Realpolitik: politics based on practical and material factors rather than on theoretical or ethical objectives.

This election year has stirred up the political pot big time. It has brought a lot of crud to the surface and is now moving into a phase of all-out fisticuffs. No doubt there is more to come.

It is easy to be a Democrat commenting on the mess on the Republican side, but we Democrats also have hard work ahead of us. By hard work, I mean dialing down our own righteousness and looking at the big picture we face.

There is no one left now on the Republican side who can be allowed to win the presidency. Even if Trump’s buffoonery implodes in his face, a Cruz nomination could not be considered a relief.

Right now, Democrats should not be thinking about Bernie versus Hillary; we should be thinking about what formula viably joins these two forces. Hillary wants to be president and Bernie wants a revolution. 

Bernie entered the race to bring certain important ideas to the forefront of the political conversation. I don’t think he imagined himself as president, a job that includes playing a big public relations role and forever navigating among ornery stakeholders on domestic and international fronts.

His ideas and his integrity caught fire, and he is breathing down the front-runner’s neck. We don’t know how it will end up, but Bernie’s supporters need to imagine how the Democratic side of the election will end up as a win-win. Why even imagine a Trump (or Cruz) presidency? Democrats need to focus on preventing either one of those ideologues from winning. 

If Hillary is the nominee, imagine what role Bernie should play in her administration. A Hillary victory is not a Bernie loss.

The old saying is: Democrats win if Democrats vote. Democrats tend to get disgruntled and stay away from “the system” when it turns sour. This is not the time for that. As progressives, our place is to define and fight for an agenda that will survive reactionary times such as this one, a time clouded by ignorance and fed by frustration. 

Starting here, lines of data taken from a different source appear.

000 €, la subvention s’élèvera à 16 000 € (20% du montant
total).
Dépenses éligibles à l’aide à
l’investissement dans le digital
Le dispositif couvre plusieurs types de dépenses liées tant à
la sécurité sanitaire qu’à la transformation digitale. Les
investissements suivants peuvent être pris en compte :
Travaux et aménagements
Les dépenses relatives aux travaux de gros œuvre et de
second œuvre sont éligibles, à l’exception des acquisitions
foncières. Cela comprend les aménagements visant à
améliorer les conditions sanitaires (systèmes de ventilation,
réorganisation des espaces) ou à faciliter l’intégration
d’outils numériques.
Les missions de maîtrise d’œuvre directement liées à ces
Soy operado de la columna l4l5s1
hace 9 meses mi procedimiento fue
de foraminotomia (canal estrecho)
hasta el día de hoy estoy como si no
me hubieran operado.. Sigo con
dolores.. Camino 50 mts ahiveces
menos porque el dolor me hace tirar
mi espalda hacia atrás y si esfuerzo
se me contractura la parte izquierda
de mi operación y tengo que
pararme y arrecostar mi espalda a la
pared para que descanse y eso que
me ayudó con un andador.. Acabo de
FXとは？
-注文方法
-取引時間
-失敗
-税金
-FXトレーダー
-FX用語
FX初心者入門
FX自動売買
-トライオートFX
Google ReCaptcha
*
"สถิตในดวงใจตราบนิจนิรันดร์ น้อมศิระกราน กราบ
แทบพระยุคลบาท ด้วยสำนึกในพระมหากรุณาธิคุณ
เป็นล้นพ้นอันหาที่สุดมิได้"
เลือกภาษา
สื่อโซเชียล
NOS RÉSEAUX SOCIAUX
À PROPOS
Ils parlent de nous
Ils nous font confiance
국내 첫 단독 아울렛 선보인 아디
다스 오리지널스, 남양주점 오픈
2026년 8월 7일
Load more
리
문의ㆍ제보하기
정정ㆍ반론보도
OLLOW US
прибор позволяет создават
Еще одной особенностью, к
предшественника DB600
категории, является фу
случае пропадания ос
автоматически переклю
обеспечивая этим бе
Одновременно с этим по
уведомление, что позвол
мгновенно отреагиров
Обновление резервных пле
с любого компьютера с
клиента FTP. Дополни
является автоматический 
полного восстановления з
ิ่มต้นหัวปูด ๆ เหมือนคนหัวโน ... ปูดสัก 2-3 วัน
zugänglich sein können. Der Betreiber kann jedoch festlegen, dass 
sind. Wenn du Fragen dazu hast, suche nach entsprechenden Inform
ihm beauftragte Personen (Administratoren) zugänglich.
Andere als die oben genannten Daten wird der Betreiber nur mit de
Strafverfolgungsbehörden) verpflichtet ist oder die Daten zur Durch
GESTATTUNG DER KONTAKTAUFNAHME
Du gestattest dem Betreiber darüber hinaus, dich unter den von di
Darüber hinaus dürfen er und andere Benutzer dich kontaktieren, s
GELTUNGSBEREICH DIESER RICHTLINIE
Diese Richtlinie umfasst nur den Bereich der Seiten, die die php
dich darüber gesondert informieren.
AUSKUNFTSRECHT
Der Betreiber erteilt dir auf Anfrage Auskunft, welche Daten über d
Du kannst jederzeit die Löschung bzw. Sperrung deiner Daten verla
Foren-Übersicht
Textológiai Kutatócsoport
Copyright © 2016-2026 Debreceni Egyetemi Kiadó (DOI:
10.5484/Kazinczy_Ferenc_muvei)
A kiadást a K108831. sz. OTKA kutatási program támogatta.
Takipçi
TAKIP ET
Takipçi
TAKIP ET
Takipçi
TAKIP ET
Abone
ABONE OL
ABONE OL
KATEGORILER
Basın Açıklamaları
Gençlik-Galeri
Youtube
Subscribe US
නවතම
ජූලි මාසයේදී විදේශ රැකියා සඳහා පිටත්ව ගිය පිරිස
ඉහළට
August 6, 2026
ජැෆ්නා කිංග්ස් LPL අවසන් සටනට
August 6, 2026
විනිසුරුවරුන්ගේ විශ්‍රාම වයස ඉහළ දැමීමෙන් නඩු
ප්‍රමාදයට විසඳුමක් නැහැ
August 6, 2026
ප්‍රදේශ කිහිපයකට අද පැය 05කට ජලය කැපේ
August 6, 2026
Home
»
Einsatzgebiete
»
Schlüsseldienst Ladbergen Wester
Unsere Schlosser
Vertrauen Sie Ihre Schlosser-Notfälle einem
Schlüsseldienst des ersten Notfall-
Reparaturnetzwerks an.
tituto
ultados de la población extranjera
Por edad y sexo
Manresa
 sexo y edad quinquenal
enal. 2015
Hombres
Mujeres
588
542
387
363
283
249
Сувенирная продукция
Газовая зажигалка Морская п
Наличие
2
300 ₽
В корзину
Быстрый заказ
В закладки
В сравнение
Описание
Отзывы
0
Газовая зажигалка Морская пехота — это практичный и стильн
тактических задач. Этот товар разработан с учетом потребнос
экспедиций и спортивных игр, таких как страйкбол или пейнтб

We ourselves are ignorant and frustrated—ignorant of the forces that rule from behind the scenes and frustrated by our own powerlessness against them. We must keep our intentions noble and rise above the fray, not join it. From that perspective we will see the era of light being birthed in this chaotic ferment. The win-win is for the whole planet.

Elizabeth Whitney is a lifelong journalist, writer and researcher living in Inverness.